Pleural Fluid Characteristics

Parameter	Results
Appearance	Clear
Color	Yellow
Total protein, g/dL	2.3 g/dL
Cholesterol, mg/dL	50 mg/dL
Lactate dehydrogenase, U/L	168 U/L
Glucose, mg/dL	115 mg/dL
WBC count	120/mcl (92% of mononucleated cells)
Cytology	Reactive mesothelial cells and lymphocytes
Microbiology	Negative
SARS-CoV-2 (RT-PCR)
Qualitatative (positive/negative)	Positive
Quantitative (copies/mL)	6,776

RT-PCR = reverse transcription real-time polymerase chain reaction; SARS-CoV-2 = severe acute respiratory syndrome coronavirus 2.
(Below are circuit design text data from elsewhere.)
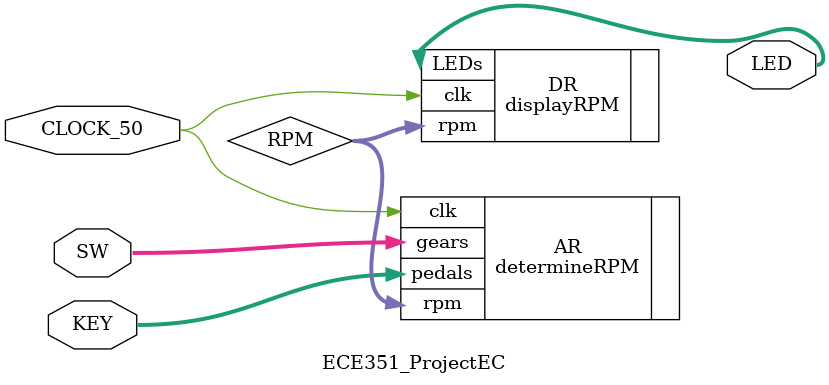
<source format=v>
/*************************************************************************/
//	ECE 351 EXTRA CREDIT PROJECT
/*************************************************************************/
// ECE351_ProjectEC.v - Top level module for test RPM display
//
// Author: Jeffrey Whissen
// Updated: 06/03/2013
//
//
//**Description**//
// - Top level program implements modules to perform other duties
// - Displays current level of RPM
// - Switches represent gears, gears determine speed of change in RPM
// - RPM is constantly trending towards zero representing friction
// - Buttons represent Accelerator and Brake pedals
//
//
// 
//
//
//**Inputs**//
//
//	clock50M			50MHz system clock
//	reset				reset asserted high
//	buttons				buttons for acceleration and deceleration
//	switches			switches for gear mode
//
//
//**Outputs**//
//
//	LEDs				LED show current RPM
//
//


module ECE351_ProjectEC (
	input			CLOCK_50,		//50mhz clock
	input	[1:0]	KEY,			//buttons for acceleration and deceleration
	input	[3:0]	SW,				//switches for gear mode
	output	[7:0]	LED				//LED show current RPM
);


wire [31:0] RPM;			//connects RPM between modules

//instantiate RPM display code
displayRPM DR (
	.clk(CLOCK_50),				
	.rpm(RPM[31:0]),		
	.LEDs(LED[7:0])			//LED show current RPM
);

//instantiate RPM determination code
determineRPM AR (
	.clk(CLOCK_50),
	.gears(SW[3:0]),
	.pedals(KEY[1:0]),
	.rpm(RPM[31:0])
);



endmodule


	
	
	
	
	

</source>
Following removal of the pleural fluid, the patient’s dyspnea and respiratory failure progressively improved. No recurrence of pleural effusion was observed at daily TUS assessment over the following days.

Discussion

The current diagnostic approach to COVID-19 disease mainly relies on positive RT-PCR assay for SARS-CoV-2 in nasopharyngeal swabs; the sensitivity of this technique is limited, however, especially in later stages with predominant involvement of the lower respiratory tract. For this reason, RT-PCR assay is currently performed on other biological materials, such as BAL fluid and stool. To the best of our knowledge, this case is the first of SARS-CoV-2 detection in pleural fluid.

In the current case, the recognition of a significant pleural effusion was also essential for optimizing patient prognosis, as fluid removal substantially contributed to improvement in respiratory dynamics, leading to better lung expansion (especially during ventilatory positive pressure support).

A further relevant message of this case is the key role of longitudinal TUS evaluation. This evaluation offers the advantage of being low cost, nonionizing, and available at the bedside, leading to reduced risk of transmission for health-care workers during patient transportation and avoidance of having to sanitize larger areas of equipment (just the probe is sanitized instead of the whole radiologic suite).

Pleural effusion is not a common finding in COVID-19 infection. However, clinicians should be aware of this potential disease localization, as its prompt recognition may be useful to optimize diagnostic evaluation in patients with negative upper respiratory tract RT-PCR, as well as management of these patients.